* [Recorded information]:
#####

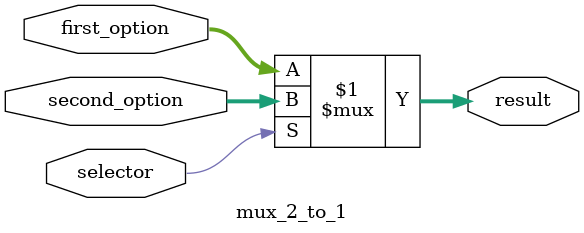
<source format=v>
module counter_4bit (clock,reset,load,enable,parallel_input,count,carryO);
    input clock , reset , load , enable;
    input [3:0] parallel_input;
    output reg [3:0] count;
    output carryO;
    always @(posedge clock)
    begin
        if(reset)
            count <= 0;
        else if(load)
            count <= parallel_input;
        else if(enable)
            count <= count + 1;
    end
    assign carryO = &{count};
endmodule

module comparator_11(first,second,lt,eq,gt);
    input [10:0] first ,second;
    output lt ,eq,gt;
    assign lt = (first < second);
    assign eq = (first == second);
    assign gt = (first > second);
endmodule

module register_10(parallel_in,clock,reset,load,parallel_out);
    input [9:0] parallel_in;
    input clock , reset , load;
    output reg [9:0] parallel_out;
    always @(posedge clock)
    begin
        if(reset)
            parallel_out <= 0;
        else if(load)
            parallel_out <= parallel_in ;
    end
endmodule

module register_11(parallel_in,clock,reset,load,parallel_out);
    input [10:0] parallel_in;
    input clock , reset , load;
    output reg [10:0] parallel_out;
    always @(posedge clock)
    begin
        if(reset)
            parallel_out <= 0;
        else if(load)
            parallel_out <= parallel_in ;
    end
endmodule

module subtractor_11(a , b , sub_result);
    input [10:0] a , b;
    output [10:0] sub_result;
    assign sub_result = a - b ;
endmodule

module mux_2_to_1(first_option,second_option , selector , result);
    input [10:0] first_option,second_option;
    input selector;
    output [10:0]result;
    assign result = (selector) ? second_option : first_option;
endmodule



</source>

#####

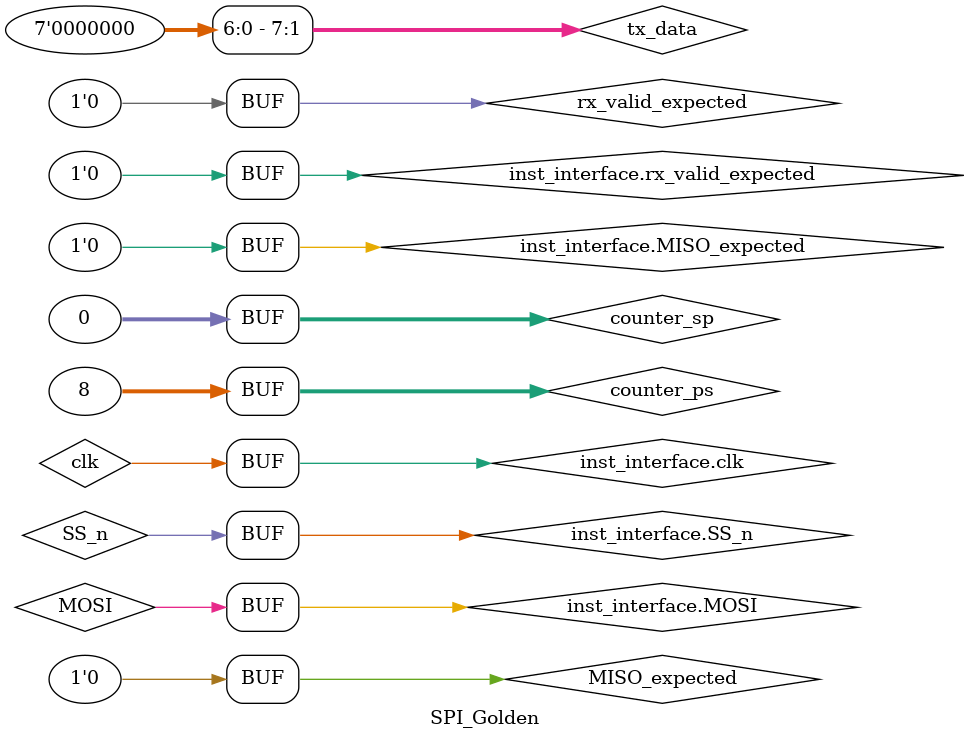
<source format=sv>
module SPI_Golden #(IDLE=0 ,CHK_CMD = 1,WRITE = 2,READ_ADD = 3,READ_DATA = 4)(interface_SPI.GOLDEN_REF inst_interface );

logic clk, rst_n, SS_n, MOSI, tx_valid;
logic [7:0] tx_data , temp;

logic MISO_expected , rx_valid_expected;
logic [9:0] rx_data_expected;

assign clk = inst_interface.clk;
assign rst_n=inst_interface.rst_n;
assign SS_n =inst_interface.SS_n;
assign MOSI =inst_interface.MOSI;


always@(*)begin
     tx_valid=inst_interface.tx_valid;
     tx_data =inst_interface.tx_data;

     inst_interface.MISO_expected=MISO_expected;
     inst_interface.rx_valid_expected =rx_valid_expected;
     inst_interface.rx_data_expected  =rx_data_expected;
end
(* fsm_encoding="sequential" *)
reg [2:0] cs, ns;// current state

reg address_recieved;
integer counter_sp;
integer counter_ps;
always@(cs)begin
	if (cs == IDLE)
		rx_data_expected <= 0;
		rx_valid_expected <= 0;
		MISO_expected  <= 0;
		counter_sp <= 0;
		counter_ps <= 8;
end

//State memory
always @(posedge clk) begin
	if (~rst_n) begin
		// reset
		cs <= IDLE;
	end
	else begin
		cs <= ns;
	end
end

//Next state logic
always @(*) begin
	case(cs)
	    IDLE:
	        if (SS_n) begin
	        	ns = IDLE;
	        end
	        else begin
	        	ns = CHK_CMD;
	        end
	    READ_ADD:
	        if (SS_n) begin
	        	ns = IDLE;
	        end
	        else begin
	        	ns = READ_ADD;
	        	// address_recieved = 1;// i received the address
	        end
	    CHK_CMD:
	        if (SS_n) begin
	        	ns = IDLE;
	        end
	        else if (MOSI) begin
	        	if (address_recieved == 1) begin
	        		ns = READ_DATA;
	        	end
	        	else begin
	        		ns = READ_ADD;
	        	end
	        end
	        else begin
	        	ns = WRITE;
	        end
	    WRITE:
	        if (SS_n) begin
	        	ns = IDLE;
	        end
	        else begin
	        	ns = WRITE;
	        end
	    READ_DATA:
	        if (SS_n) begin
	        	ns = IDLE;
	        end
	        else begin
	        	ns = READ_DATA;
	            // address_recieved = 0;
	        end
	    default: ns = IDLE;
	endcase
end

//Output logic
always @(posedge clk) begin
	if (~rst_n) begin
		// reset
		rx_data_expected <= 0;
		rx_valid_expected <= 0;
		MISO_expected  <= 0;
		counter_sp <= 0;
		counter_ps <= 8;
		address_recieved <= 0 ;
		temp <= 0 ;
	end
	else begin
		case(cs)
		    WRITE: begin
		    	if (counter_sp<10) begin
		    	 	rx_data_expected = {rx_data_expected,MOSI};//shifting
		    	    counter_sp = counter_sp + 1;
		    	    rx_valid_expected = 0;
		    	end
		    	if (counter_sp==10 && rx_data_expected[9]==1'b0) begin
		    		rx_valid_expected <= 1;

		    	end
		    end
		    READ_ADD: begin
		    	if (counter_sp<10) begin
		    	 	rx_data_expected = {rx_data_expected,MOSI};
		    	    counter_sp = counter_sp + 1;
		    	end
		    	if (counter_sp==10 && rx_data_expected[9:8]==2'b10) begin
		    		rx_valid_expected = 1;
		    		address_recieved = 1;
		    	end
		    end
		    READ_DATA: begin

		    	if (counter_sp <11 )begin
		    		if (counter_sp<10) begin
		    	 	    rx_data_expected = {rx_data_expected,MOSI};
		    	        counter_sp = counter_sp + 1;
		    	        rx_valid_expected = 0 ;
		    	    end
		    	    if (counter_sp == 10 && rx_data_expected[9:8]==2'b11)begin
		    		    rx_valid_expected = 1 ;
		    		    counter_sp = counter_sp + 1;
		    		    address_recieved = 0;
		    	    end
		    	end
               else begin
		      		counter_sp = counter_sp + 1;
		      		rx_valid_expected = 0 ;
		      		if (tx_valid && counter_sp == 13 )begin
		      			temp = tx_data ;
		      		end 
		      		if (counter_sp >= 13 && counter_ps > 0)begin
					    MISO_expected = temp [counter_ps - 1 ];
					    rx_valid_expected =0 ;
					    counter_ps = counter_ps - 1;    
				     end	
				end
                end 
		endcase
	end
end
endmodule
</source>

#####

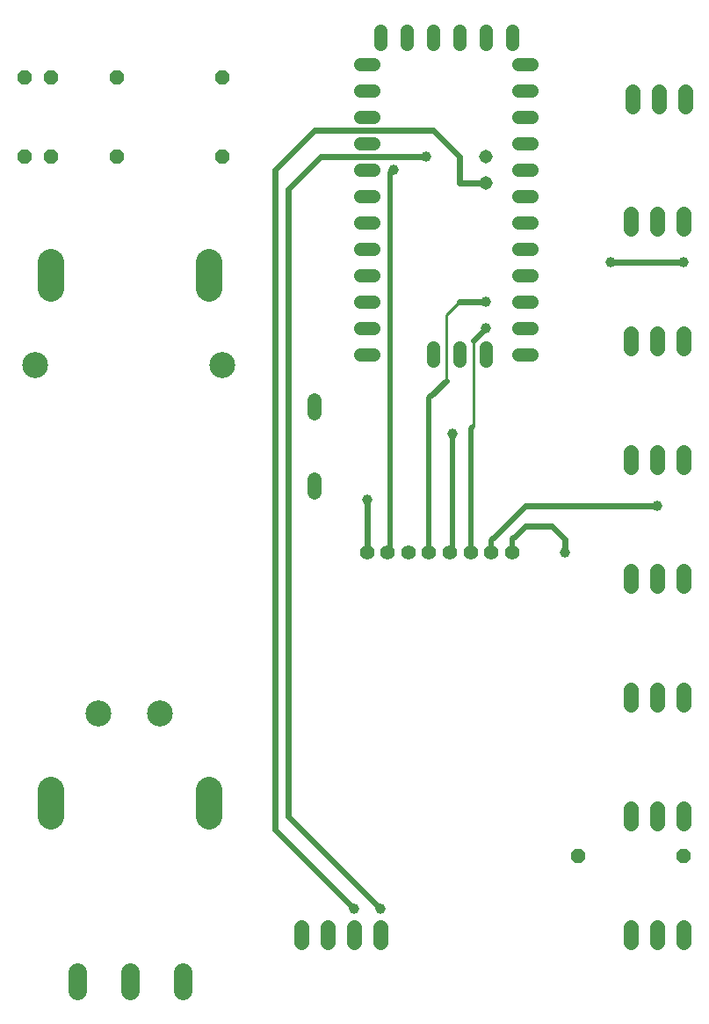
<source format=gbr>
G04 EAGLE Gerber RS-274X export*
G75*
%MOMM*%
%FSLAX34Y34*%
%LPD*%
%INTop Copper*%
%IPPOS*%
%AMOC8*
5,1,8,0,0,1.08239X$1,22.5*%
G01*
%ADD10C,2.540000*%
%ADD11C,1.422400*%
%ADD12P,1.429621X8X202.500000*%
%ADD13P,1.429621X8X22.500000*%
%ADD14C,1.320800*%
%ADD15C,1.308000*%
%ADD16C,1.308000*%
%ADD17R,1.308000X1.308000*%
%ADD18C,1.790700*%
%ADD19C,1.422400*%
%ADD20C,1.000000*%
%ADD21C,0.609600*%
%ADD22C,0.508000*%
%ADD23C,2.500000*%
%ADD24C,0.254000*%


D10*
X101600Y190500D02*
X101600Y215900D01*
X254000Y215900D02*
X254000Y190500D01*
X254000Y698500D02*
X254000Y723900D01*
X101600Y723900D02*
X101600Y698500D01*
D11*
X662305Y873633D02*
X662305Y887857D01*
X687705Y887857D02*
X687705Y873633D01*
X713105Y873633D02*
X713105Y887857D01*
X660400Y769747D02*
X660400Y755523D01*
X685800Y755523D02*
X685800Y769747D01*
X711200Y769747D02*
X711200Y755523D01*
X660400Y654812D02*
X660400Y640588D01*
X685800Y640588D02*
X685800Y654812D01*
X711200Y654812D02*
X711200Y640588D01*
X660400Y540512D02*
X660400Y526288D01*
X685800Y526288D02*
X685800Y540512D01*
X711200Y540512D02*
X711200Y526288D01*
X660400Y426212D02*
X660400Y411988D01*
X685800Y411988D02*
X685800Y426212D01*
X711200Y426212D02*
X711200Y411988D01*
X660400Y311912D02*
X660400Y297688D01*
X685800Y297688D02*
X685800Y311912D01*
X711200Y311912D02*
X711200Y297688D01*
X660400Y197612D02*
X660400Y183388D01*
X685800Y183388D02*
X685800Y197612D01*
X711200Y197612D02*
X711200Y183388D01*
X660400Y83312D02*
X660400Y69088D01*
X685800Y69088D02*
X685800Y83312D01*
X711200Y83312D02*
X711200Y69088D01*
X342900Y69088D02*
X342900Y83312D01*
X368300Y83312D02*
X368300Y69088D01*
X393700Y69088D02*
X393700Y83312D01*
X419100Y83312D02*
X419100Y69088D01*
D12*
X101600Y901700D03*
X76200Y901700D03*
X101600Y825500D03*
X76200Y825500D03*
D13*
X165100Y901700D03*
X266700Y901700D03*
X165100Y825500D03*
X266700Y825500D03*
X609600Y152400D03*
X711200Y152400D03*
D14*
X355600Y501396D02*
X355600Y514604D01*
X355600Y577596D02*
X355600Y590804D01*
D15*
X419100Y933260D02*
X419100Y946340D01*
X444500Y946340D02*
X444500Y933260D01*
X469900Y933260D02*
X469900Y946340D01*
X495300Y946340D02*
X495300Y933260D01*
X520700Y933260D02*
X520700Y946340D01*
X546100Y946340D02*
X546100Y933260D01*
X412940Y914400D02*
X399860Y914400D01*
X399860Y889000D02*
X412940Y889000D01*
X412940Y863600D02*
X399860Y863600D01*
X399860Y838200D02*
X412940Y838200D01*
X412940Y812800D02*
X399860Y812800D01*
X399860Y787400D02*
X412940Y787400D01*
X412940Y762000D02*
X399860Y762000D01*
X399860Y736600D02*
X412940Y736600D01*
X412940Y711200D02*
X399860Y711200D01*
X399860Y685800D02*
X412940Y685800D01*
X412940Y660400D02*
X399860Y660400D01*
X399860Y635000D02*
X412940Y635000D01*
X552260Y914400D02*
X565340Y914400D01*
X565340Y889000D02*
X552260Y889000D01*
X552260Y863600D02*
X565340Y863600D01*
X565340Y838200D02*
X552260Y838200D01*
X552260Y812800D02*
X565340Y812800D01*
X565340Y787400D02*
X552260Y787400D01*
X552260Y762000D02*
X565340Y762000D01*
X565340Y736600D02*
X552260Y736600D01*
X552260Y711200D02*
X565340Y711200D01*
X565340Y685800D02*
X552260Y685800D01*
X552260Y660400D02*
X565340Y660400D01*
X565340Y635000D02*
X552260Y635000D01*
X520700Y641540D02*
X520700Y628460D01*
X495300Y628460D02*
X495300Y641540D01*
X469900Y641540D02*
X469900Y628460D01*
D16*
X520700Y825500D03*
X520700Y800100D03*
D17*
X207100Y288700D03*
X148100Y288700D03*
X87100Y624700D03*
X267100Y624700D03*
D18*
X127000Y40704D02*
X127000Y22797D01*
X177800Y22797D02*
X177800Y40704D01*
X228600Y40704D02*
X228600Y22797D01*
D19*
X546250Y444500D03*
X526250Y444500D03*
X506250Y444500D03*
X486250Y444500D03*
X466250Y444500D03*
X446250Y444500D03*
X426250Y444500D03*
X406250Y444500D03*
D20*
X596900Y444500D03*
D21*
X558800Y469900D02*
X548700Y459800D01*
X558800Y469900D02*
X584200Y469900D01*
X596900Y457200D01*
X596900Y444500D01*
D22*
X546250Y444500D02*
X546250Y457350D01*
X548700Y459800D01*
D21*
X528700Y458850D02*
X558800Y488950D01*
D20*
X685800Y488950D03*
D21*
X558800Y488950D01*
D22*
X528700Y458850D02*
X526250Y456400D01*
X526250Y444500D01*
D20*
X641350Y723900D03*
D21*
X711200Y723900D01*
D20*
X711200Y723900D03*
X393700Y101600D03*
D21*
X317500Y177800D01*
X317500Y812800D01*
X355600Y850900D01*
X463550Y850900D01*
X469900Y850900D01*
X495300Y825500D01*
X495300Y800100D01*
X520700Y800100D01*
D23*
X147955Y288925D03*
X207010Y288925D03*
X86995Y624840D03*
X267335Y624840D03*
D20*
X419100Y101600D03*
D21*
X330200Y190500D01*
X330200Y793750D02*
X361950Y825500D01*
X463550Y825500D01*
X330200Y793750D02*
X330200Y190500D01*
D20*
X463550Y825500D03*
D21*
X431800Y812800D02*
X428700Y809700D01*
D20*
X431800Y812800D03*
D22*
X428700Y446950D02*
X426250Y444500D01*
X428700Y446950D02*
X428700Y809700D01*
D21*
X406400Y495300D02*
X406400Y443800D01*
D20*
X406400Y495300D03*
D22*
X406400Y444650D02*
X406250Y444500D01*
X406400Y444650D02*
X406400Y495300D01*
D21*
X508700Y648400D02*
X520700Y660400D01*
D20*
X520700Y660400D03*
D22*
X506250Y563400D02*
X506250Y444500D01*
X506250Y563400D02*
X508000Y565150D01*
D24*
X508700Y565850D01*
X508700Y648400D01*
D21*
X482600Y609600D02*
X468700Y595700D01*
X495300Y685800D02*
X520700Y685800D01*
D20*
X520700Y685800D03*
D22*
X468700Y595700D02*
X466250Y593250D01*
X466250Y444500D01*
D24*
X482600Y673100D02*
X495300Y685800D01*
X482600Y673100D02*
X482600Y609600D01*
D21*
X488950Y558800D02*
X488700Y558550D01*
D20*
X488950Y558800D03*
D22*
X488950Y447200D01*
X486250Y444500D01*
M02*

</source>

#####

* [Problem to solve]:
All that is wanted is a faithful reproduction of the line above with "<source format=v>", the line with "input [10:0] parallel_in;", and every line in between.

* [Exercise solution]:
<source format=v>
module counter_4bit (clock,reset,load,enable,parallel_input,count,carryO);
    input clock , reset , load , enable;
    input [3:0] parallel_input;
    output reg [3:0] count;
    output carryO;
    always @(posedge clock)
    begin
        if(reset)
            count <= 0;
        else if(load)
            count <= parallel_input;
        else if(enable)
            count <= count + 1;
    end
    assign carryO = &{count};
endmodule

module comparator_11(first,second,lt,eq,gt);
    input [10:0] first ,second;
    output lt ,eq,gt;
    assign lt = (first < second);
    assign eq = (first == second);
    assign gt = (first > second);
endmodule

module register_10(parallel_in,clock,reset,load,parallel_out);
    input [9:0] parallel_in;
    input clock , reset , load;
    output reg [9:0] parallel_out;
    always @(posedge clock)
    begin
        if(reset)
            parallel_out <= 0;
        else if(load)
            parallel_out <= parallel_in ;
    end
endmodule

module register_11(parallel_in,clock,reset,load,parallel_out);
    input [10:0] parallel_in;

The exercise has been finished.